EXERCISE DETAILS: This exercise asks for a copy of each line in the records below with the word "foulards" in it.

(Stored data)
****************
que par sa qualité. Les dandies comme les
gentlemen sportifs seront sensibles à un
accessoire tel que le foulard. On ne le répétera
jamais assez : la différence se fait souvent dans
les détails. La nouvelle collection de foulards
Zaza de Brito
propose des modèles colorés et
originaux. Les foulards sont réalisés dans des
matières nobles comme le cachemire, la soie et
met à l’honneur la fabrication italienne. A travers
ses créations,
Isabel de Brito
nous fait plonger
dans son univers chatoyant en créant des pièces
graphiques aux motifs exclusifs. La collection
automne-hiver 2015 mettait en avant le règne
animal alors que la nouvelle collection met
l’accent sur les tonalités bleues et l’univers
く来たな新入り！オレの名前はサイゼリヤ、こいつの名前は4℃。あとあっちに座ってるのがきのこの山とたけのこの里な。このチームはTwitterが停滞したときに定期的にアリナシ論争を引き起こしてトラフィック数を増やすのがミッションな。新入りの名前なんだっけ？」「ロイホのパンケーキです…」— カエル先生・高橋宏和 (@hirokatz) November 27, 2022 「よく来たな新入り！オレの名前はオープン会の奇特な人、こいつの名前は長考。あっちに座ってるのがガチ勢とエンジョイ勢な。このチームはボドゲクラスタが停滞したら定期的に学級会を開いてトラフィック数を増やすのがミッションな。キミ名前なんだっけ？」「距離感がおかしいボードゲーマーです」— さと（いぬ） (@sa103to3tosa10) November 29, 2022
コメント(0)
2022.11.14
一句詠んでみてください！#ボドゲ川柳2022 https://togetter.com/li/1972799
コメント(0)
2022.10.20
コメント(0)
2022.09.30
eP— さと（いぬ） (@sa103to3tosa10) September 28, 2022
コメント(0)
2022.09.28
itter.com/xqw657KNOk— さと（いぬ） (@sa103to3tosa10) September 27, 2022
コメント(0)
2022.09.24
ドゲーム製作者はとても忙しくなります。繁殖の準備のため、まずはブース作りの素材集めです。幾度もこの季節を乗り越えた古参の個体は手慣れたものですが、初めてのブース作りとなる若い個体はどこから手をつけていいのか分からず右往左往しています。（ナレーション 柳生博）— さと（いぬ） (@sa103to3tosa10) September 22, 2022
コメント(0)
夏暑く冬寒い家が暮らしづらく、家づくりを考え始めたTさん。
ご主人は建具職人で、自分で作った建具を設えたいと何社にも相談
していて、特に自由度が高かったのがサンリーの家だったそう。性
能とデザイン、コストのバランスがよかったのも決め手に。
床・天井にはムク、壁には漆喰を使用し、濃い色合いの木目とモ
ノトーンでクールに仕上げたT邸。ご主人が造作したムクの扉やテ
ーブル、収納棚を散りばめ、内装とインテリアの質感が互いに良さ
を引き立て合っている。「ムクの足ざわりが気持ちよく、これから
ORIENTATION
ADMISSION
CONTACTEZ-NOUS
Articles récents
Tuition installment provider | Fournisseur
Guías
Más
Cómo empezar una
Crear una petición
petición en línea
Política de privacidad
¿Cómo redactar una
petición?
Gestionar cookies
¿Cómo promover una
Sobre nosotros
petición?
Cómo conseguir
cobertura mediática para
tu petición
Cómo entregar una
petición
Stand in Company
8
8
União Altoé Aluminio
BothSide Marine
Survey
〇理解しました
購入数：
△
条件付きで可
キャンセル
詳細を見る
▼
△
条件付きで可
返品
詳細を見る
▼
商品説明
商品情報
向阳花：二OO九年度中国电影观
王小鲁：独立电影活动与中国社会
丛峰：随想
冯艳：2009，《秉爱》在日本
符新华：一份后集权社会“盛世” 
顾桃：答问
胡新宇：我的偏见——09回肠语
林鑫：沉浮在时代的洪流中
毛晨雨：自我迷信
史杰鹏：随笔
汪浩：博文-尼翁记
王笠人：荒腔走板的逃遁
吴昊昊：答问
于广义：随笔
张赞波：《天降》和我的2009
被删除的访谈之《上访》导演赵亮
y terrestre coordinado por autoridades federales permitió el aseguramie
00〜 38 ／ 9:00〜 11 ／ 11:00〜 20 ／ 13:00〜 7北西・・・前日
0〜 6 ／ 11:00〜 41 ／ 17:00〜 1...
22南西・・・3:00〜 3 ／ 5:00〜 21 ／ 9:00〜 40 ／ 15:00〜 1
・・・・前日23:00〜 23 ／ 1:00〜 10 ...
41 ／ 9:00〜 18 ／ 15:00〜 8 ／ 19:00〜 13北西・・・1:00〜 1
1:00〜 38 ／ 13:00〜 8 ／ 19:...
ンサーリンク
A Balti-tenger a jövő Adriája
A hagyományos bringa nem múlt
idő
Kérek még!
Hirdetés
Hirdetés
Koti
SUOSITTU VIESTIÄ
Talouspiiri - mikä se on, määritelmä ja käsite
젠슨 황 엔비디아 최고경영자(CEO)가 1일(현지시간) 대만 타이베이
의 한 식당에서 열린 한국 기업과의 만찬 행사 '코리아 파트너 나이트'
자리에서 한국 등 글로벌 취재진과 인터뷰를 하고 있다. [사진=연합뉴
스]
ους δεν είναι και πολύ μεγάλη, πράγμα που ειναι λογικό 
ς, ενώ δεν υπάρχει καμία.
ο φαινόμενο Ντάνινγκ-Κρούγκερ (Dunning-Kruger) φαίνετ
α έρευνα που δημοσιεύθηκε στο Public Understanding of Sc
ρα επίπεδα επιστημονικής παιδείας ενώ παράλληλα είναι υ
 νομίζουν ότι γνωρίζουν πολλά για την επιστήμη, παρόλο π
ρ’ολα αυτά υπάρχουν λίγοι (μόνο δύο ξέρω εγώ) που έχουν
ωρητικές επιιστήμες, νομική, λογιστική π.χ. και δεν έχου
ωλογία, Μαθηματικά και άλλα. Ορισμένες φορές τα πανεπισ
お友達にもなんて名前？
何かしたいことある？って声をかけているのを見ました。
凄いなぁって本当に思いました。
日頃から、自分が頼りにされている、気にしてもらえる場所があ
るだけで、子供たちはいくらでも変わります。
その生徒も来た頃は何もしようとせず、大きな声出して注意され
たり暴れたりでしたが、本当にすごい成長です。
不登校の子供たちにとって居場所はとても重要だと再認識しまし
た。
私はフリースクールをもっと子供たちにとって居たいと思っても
****************
SOLVED PROBLEM:
les détails. La nouvelle collection de foulards
originaux. Les foulards sont réalisés dans des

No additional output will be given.